Is there any parameter which I am not correctly setting or something that I have to modify in order to actually exploit all the available GPUs?

Thanks

ptrblck · March 24, 2018, 11:06pm

Have you doubled your batch size?
In this example you can see, that the batch will be split among the GPUs.
If you kept the batch size as 1024, both GPUs only got 512 and thus your training couldn’t run any faster than using one GPU.

lattuada · March 25, 2018, 11:50am

No, I didn’t double the batch size.
But since each GPU takes half of the batch at each iteration, each iteration should be faster and since the number of the iterations remains the same the whole process should be faster.

ptrblck · March 25, 2018, 2:01pm

Yeah, you have a point.
Have you tried to time the processing of the different sizes on one GPU? It would be interesting to see, what the speedup should be.
Don’t forget to synchronize the GPU calls before stopping the timer.

lattuada · March 25, 2018, 2:43pm

I did some tests on a single GPU and the results were the expected ones (e.g., if I reduce the batch size and the number of input of images so that the number of iterations remains the same, then the execution time is smaller).
The execution time in all the tests is collected outside pytorch, so all the copy/synchronization issues should be taken into account.

ptrblck · March 25, 2018, 9:39pm

Are you using exactly the same code as mentioned in your first post or have you modified anything?

tjoseph · March 25, 2018, 10:22pm

Maybe since AlexNet has large fully connected layers, synchronization is actually a bigger bottleneck then computation speed and that’s why it gets slower with more GPUs?

ptrblck · March 25, 2018, 10:24pm

I thought the same and wanted to test it myself.
Did you have any experience with that?
I’m currently traveling and the Internet connection is quite slow, which makes working via remote quite painful.

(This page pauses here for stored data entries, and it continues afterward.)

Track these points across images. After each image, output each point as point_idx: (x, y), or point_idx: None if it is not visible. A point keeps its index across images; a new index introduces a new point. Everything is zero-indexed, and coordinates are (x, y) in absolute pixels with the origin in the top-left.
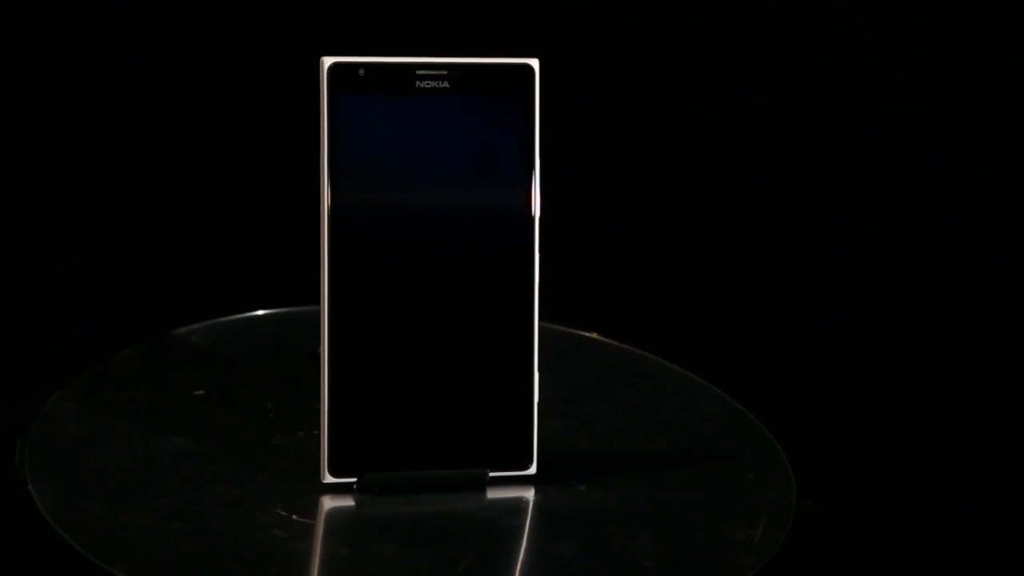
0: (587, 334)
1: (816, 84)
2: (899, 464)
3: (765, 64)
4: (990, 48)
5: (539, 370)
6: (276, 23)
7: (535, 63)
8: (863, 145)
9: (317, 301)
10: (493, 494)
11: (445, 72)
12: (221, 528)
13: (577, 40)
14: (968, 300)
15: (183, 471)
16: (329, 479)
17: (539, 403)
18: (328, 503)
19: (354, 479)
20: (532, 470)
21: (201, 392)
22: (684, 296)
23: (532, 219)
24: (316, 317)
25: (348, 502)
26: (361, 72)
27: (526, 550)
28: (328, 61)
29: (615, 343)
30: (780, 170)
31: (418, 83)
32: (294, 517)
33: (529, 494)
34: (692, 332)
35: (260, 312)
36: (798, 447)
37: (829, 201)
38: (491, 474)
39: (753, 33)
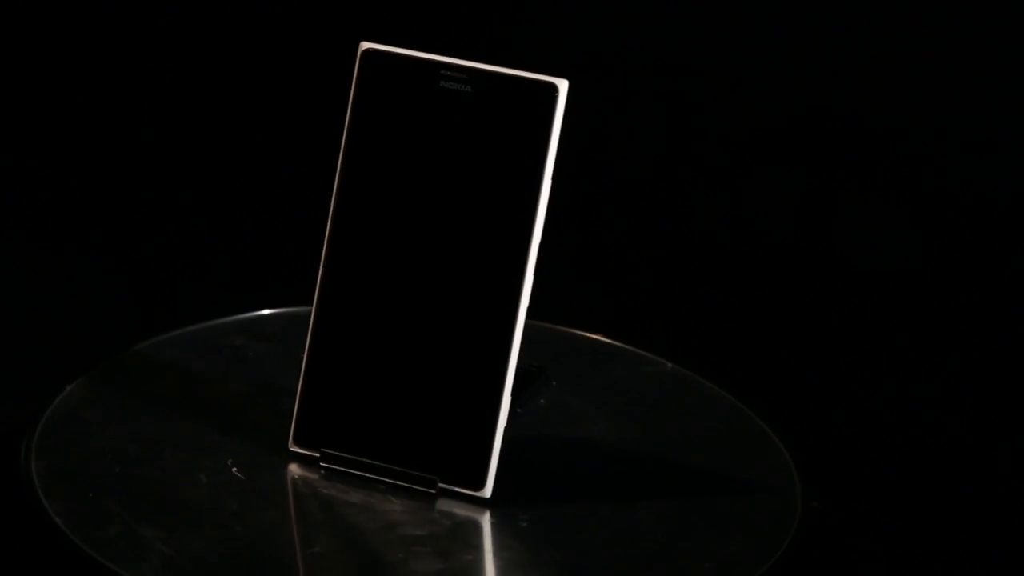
0: (592, 336)
1: (822, 87)
2: (906, 465)
3: (771, 66)
4: (999, 50)
5: (516, 392)
6: (277, 23)
7: (563, 85)
8: (870, 148)
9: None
10: (441, 505)
11: (466, 76)
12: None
13: (582, 41)
14: (976, 303)
15: (190, 468)
16: (293, 448)
17: (508, 426)
18: (283, 470)
19: (316, 453)
20: (485, 493)
21: (207, 390)
22: (689, 298)
23: (529, 240)
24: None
25: (298, 473)
26: (389, 61)
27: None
28: (364, 46)
29: (619, 344)
30: (787, 172)
31: (441, 83)
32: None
33: (472, 515)
34: (697, 333)
35: (266, 311)
36: (803, 448)
37: (836, 204)
38: (441, 485)
39: (759, 35)
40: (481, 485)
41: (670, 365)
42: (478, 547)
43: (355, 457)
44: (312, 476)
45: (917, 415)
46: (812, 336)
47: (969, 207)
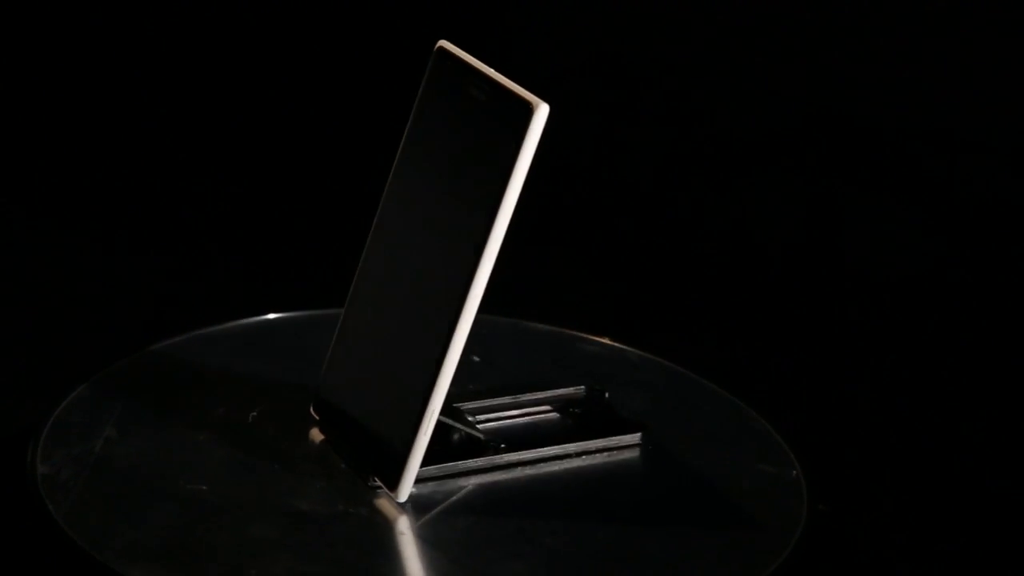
0: (597, 338)
1: (829, 90)
2: (912, 468)
3: (779, 69)
4: (1003, 53)
5: (450, 404)
6: (281, 23)
7: (542, 108)
8: (874, 150)
9: (330, 305)
10: (375, 499)
11: (481, 83)
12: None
13: (588, 44)
14: (982, 306)
15: (198, 471)
16: (312, 415)
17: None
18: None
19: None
20: (399, 496)
21: (215, 395)
22: (694, 300)
23: (480, 252)
24: (329, 321)
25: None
26: (444, 63)
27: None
28: (440, 44)
29: (623, 347)
30: (793, 175)
31: (471, 88)
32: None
33: (383, 515)
34: (702, 336)
35: (271, 316)
36: (809, 450)
37: (842, 206)
38: (372, 482)
39: (766, 38)
40: (395, 486)
41: (673, 367)
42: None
43: (329, 437)
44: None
45: (923, 417)
46: (818, 338)
47: (976, 210)
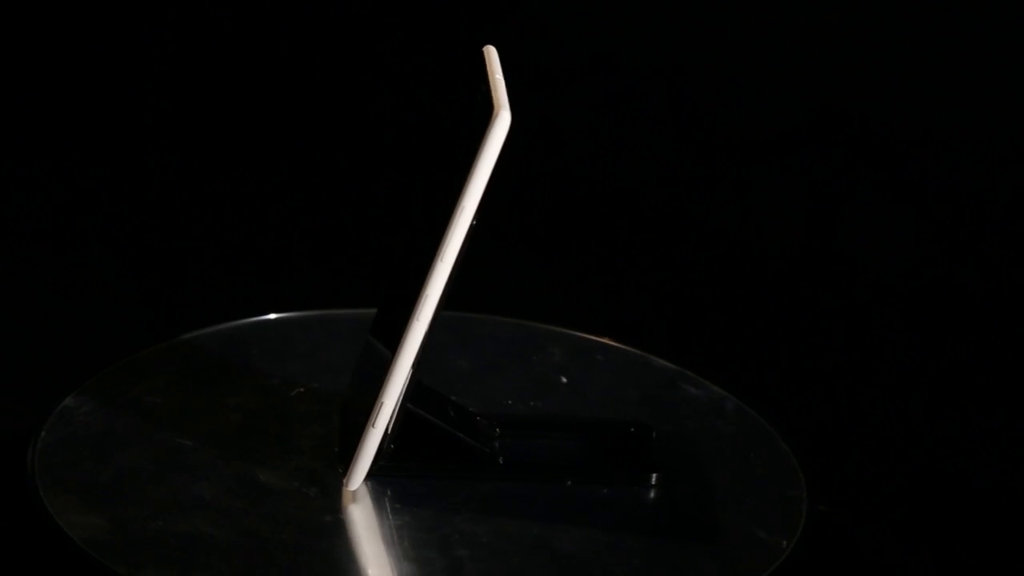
0: (599, 339)
1: (828, 90)
2: (912, 468)
3: (778, 70)
4: (1003, 53)
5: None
6: (282, 22)
7: (503, 116)
8: (876, 150)
9: (332, 305)
10: (333, 484)
11: (482, 86)
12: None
13: (588, 44)
14: (983, 305)
15: (198, 472)
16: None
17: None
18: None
19: None
20: (350, 486)
21: (215, 394)
22: (694, 301)
23: (436, 252)
24: (331, 320)
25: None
26: (478, 67)
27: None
28: (485, 48)
29: (625, 347)
30: (793, 175)
31: (477, 92)
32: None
33: (326, 499)
34: (703, 336)
35: (272, 316)
36: (809, 451)
37: (842, 207)
38: (340, 471)
39: (766, 39)
40: (345, 477)
41: (675, 368)
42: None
43: (339, 426)
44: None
45: (924, 418)
46: (819, 338)
47: (975, 210)
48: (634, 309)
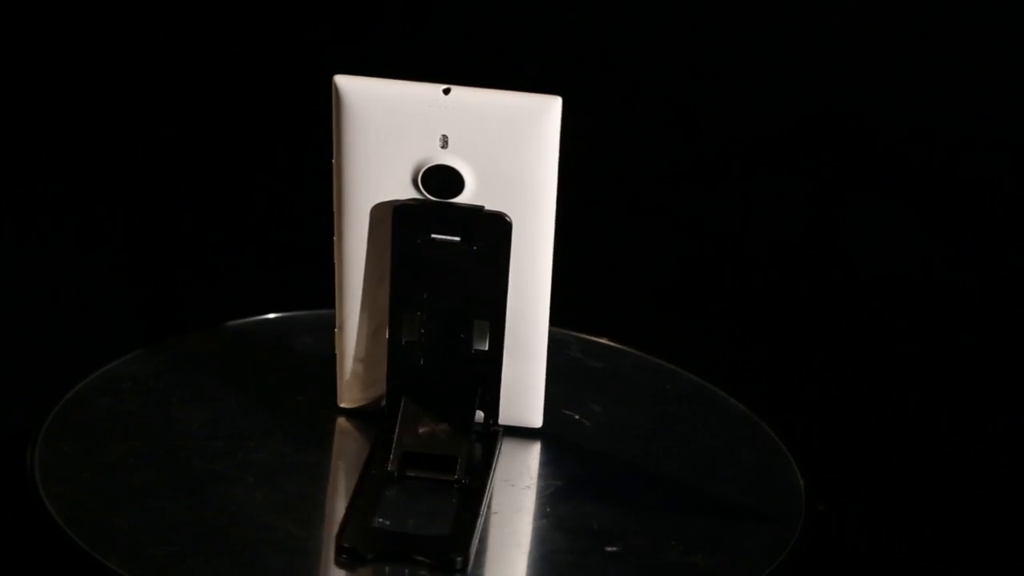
0: (597, 339)
1: (829, 90)
2: (911, 469)
3: (778, 70)
4: (1003, 53)
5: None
6: (282, 21)
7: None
8: (874, 150)
9: (332, 305)
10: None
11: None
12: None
13: (588, 43)
14: (983, 305)
15: (194, 472)
16: None
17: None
18: None
19: None
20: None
21: (215, 394)
22: (694, 301)
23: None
24: (331, 320)
25: None
26: None
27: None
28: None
29: (625, 348)
30: (793, 176)
31: None
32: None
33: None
34: (702, 337)
35: (271, 315)
36: (808, 451)
37: (842, 207)
38: None
39: (766, 39)
40: None
41: (675, 369)
42: None
43: None
44: None
45: (923, 418)
46: (818, 340)
47: (976, 210)
48: (632, 308)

lattuada · March 26, 2018, 6:41am

I am using exactly the code of https://github.com/pytorch/examples/blob/master/imagenet/main.py
Moreover, according to Debugging DataParallel, no speedup and uneven memory allocation and https://github.com/pytorch/examples/blob/master/imagenet/main.py#L81, the fully connected layers of Alexnet are already implemented on single GPU to overcome synchronization issues.

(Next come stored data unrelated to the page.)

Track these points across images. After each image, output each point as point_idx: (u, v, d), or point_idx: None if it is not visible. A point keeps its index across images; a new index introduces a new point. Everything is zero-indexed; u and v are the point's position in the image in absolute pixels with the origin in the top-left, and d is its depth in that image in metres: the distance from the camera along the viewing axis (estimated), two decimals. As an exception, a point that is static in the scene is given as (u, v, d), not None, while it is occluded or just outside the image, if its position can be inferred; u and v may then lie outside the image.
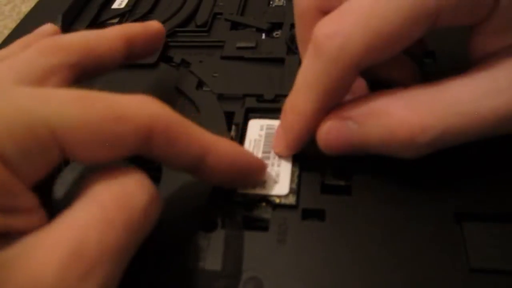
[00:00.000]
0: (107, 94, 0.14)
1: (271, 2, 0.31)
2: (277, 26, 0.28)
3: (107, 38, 0.19)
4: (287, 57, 0.25)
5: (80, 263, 0.11)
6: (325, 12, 0.18)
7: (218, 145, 0.16)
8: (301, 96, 0.17)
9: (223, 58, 0.26)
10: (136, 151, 0.14)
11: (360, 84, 0.20)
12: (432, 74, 0.22)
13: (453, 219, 0.17)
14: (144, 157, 0.15)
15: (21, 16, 0.35)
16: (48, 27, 0.22)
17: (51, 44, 0.18)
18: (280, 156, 0.19)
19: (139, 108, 0.14)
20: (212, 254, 0.17)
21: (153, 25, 0.22)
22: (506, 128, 0.15)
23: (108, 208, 0.13)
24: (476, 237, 0.16)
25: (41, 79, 0.17)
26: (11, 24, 0.41)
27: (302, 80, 0.17)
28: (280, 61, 0.25)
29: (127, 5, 0.32)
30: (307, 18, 0.19)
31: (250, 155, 0.18)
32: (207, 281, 0.16)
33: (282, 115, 0.19)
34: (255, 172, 0.18)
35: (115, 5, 0.33)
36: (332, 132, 0.17)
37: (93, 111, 0.13)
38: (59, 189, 0.19)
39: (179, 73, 0.25)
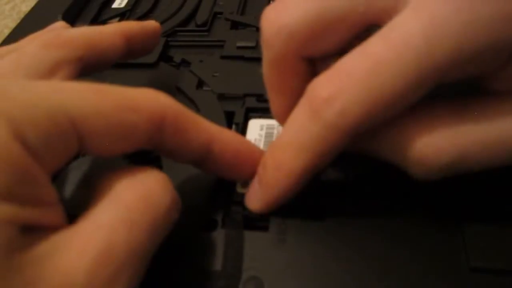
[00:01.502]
0: (118, 87, 0.14)
1: (271, 1, 0.31)
2: (277, 25, 0.28)
3: (108, 34, 0.20)
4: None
5: (110, 264, 0.12)
6: (305, 58, 0.16)
7: (223, 133, 0.16)
8: (290, 154, 0.16)
9: (223, 57, 0.26)
10: (149, 142, 0.14)
11: None
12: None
13: (453, 219, 0.17)
14: (153, 151, 0.15)
15: (21, 15, 0.35)
16: (59, 25, 0.22)
17: (56, 38, 0.18)
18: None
19: (150, 99, 0.14)
20: (212, 254, 0.17)
21: (150, 24, 0.22)
22: None
23: (134, 208, 0.13)
24: (476, 237, 0.16)
25: (48, 74, 0.17)
26: (11, 23, 0.41)
27: (291, 138, 0.16)
28: (280, 60, 0.25)
29: (127, 4, 0.32)
30: (284, 64, 0.16)
31: (253, 145, 0.18)
32: (207, 281, 0.16)
33: (261, 170, 0.17)
34: (258, 161, 0.18)
35: (115, 5, 0.33)
36: None
37: (108, 101, 0.13)
38: (59, 187, 0.19)
39: (179, 72, 0.25)
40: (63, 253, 0.11)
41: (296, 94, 0.16)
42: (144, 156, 0.21)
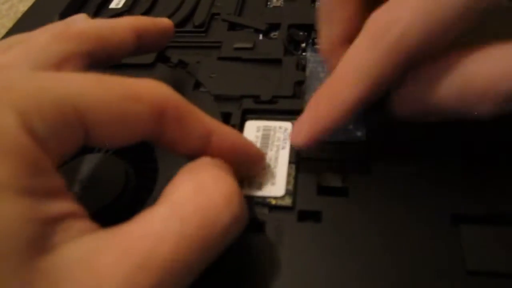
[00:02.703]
0: (121, 77, 0.14)
1: (268, 3, 0.31)
2: (275, 27, 0.28)
3: (119, 28, 0.20)
4: (284, 58, 0.25)
5: (150, 276, 0.11)
6: None
7: (221, 127, 0.16)
8: (346, 83, 0.16)
9: (220, 58, 0.26)
10: (150, 132, 0.14)
11: None
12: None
13: (450, 221, 0.17)
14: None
15: (19, 15, 0.35)
16: (81, 16, 0.22)
17: (66, 31, 0.18)
18: (276, 157, 0.19)
19: (153, 89, 0.14)
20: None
21: (163, 21, 0.22)
22: None
23: (188, 221, 0.12)
24: (473, 239, 0.16)
25: (56, 66, 0.17)
26: (8, 23, 0.41)
27: (349, 66, 0.16)
28: (277, 62, 0.25)
29: (124, 5, 0.32)
30: None
31: (250, 141, 0.18)
32: (203, 282, 0.16)
33: (313, 103, 0.17)
34: (255, 158, 0.18)
35: (112, 5, 0.32)
36: (406, 92, 0.16)
37: (112, 91, 0.13)
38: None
39: (176, 73, 0.25)
40: (100, 256, 0.11)
41: (348, 25, 0.17)
42: (141, 157, 0.21)
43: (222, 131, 0.16)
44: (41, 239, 0.11)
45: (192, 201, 0.13)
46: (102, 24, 0.19)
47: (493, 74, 0.14)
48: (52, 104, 0.12)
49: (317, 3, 0.30)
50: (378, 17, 0.15)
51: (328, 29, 0.19)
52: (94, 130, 0.13)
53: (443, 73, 0.15)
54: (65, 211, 0.12)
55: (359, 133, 0.20)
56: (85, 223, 0.12)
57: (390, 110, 0.17)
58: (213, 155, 0.16)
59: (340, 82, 0.16)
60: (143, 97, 0.14)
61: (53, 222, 0.11)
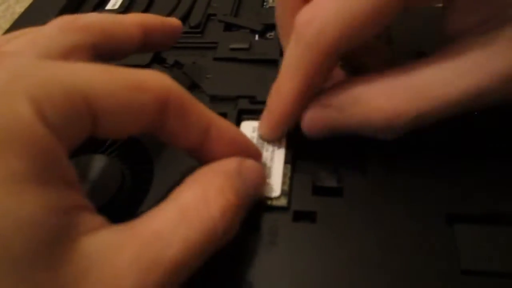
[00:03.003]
0: (126, 68, 0.14)
1: (264, 3, 0.31)
2: (271, 27, 0.28)
3: (126, 23, 0.20)
4: (280, 59, 0.25)
5: (154, 277, 0.12)
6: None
7: (221, 120, 0.17)
8: (285, 79, 0.18)
9: (216, 59, 0.26)
10: (153, 122, 0.15)
11: (339, 73, 0.21)
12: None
13: (444, 221, 0.17)
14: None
15: (15, 16, 0.35)
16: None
17: (72, 22, 0.18)
18: (272, 157, 0.19)
19: (157, 80, 0.15)
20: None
21: (171, 21, 0.23)
22: (476, 106, 0.16)
23: (194, 230, 0.13)
24: (467, 239, 0.16)
25: (62, 56, 0.17)
26: (5, 24, 0.41)
27: (286, 64, 0.18)
28: (273, 62, 0.25)
29: (120, 6, 0.32)
30: (288, 4, 0.20)
31: (246, 136, 0.18)
32: (198, 283, 0.16)
33: (268, 97, 0.19)
34: (252, 154, 0.18)
35: (109, 6, 0.32)
36: (314, 119, 0.18)
37: (119, 81, 0.14)
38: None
39: (172, 74, 0.25)
40: (117, 253, 0.12)
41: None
42: (136, 158, 0.21)
43: (221, 124, 0.16)
44: (65, 229, 0.11)
45: (196, 209, 0.14)
46: (110, 18, 0.19)
47: (389, 112, 0.16)
48: (63, 92, 0.12)
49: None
50: (301, 14, 0.17)
51: (287, 40, 0.20)
52: (101, 119, 0.13)
53: (349, 106, 0.17)
54: (80, 203, 0.12)
55: None
56: (97, 217, 0.13)
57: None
58: (211, 149, 0.16)
59: (281, 76, 0.18)
60: (148, 87, 0.14)
61: (72, 213, 0.12)
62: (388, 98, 0.16)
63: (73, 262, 0.11)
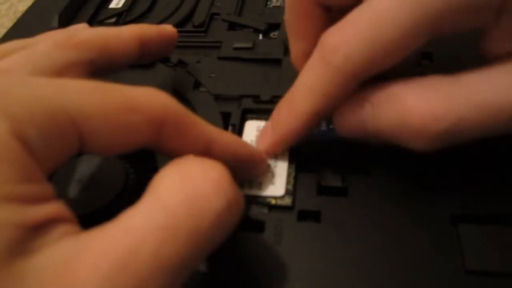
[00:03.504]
0: (121, 86, 0.14)
1: (268, 3, 0.31)
2: (274, 26, 0.28)
3: (123, 37, 0.20)
4: (284, 58, 0.25)
5: (130, 277, 0.10)
6: (321, 4, 0.18)
7: (222, 136, 0.16)
8: (301, 97, 0.17)
9: (220, 58, 0.26)
10: (148, 142, 0.14)
11: None
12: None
13: (448, 221, 0.17)
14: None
15: (18, 15, 0.35)
16: (82, 26, 0.22)
17: (69, 39, 0.18)
18: (276, 157, 0.19)
19: (152, 100, 0.14)
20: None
21: (167, 29, 0.22)
22: None
23: (173, 213, 0.11)
24: (471, 239, 0.16)
25: (57, 74, 0.17)
26: (8, 23, 0.41)
27: (304, 82, 0.17)
28: (277, 61, 0.25)
29: (124, 4, 0.32)
30: (302, 8, 0.18)
31: (251, 146, 0.18)
32: (203, 282, 0.16)
33: (275, 113, 0.19)
34: (257, 162, 0.18)
35: (112, 5, 0.32)
36: (347, 113, 0.17)
37: (110, 100, 0.13)
38: (60, 187, 0.19)
39: (176, 73, 0.25)
40: (76, 259, 0.10)
41: (313, 40, 0.17)
42: (141, 157, 0.21)
43: (223, 139, 0.16)
44: (22, 243, 0.10)
45: (178, 191, 0.12)
46: (107, 33, 0.19)
47: (426, 114, 0.15)
48: (46, 112, 0.12)
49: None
50: (327, 38, 0.16)
51: (295, 44, 0.19)
52: (89, 139, 0.13)
53: (384, 103, 0.16)
54: (51, 217, 0.11)
55: None
56: (72, 228, 0.12)
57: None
58: None
59: (298, 96, 0.18)
60: (141, 107, 0.14)
61: (38, 227, 0.11)
62: (427, 100, 0.15)
63: (25, 276, 0.10)
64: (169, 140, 0.15)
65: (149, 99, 0.14)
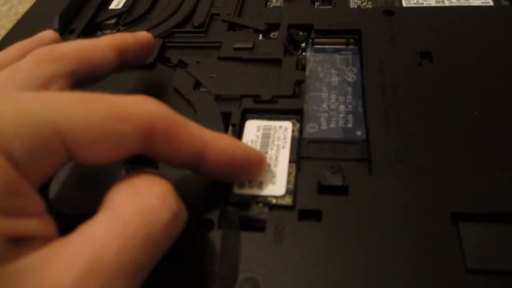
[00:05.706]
0: (108, 95, 0.14)
1: (268, 3, 0.31)
2: (274, 27, 0.28)
3: (101, 48, 0.20)
4: (284, 58, 0.25)
5: (98, 279, 0.11)
6: None
7: (216, 140, 0.16)
8: None
9: (220, 59, 0.26)
10: (139, 150, 0.14)
11: None
12: (430, 75, 0.22)
13: (449, 219, 0.17)
14: (145, 157, 0.15)
15: (18, 16, 0.35)
16: (48, 33, 0.22)
17: (48, 53, 0.18)
18: (276, 156, 0.19)
19: (140, 108, 0.14)
20: (208, 255, 0.17)
21: (143, 36, 0.22)
22: None
23: (130, 223, 0.12)
24: (472, 238, 0.16)
25: (41, 88, 0.17)
26: (8, 24, 0.41)
27: None
28: (277, 61, 0.25)
29: (124, 5, 0.32)
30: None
31: (248, 148, 0.18)
32: (204, 281, 0.16)
33: None
34: (255, 164, 0.18)
35: (112, 6, 0.32)
36: None
37: (97, 111, 0.13)
38: (54, 190, 0.19)
39: (176, 73, 0.25)
40: (50, 266, 0.11)
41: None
42: (141, 157, 0.21)
43: (218, 144, 0.16)
44: (2, 254, 0.11)
45: (130, 204, 0.13)
46: (84, 44, 0.19)
47: None
48: (32, 126, 0.12)
49: (317, 4, 0.30)
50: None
51: None
52: (77, 150, 0.13)
53: None
54: (34, 231, 0.12)
55: (358, 132, 0.20)
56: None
57: None
58: (210, 168, 0.16)
59: None
60: (130, 116, 0.14)
61: (19, 240, 0.11)
62: None
63: (4, 286, 0.11)
64: (161, 147, 0.15)
65: (137, 107, 0.14)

swibe · March 26, 2018, 7:38am

I’ve used that script to train AlexNet before - I found that it’s such a simple model that it’s very easy to be limited by CPUs and/or disk access, and the number of GPUs is often irrelevant.

You can try increasing the number of threads which fetch the data (e.g. -j16), or you could try using a larger model if you want to check whether multi-GPU speedups are possible (e.g. --arch=resnet50).